══ Provided material ══

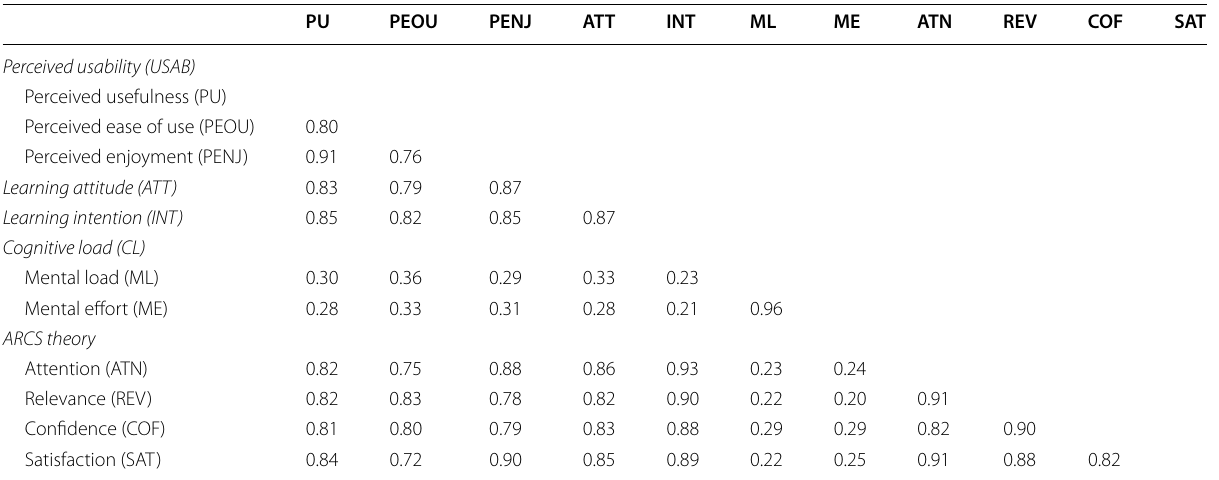
Table 4 Heterotrait–monotrait ratio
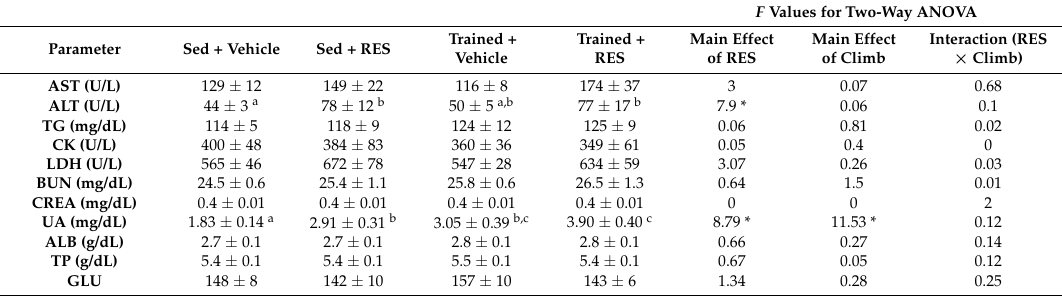
Table 2. Effects of climb training (Trained) and/or resveratrol (RES) on biochemical assessments of serum at the end of the experiment.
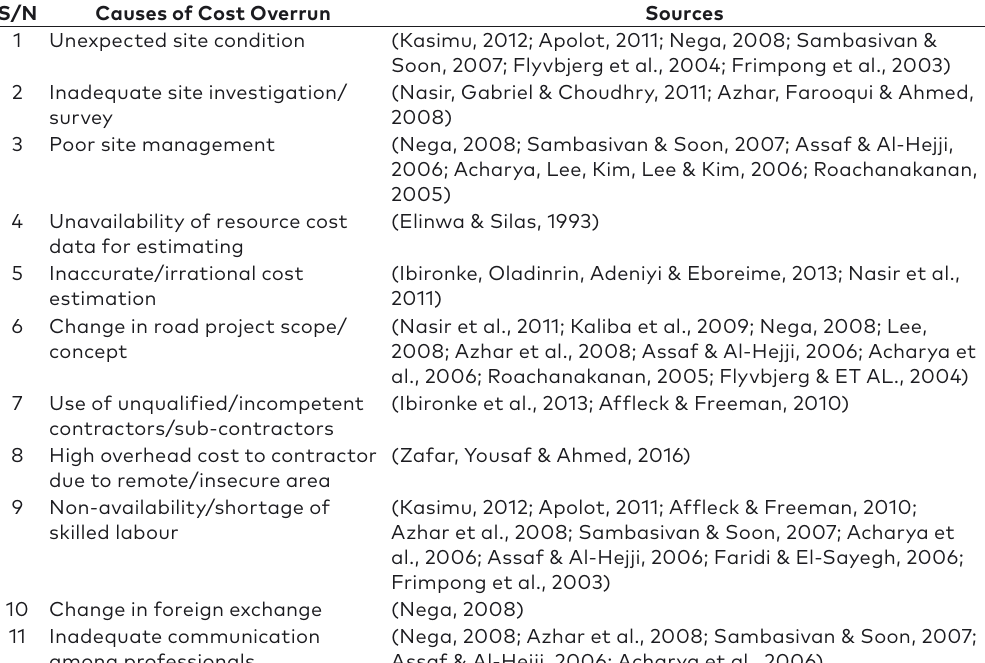
Table 1. Causes of cost overrun on construction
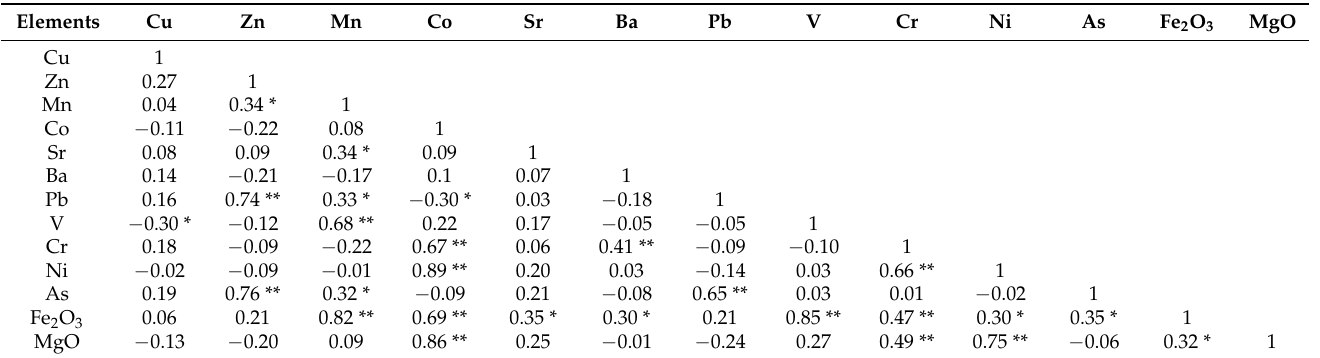
Table 5. The correlation coefficients among heavy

═══

**Task:** Output the full material exactly as given, without its pictures.

**Exercise answer:**
Table 4 Heterotrait–monotrait ratio
Table 2. Effects of climb training (Trained) and/or resveratrol (RES) on biochemical assessments of serum at the end of the experiment.
Table 1. Causes of cost overrun on construction
Table 5. The correlation coefficients among heavy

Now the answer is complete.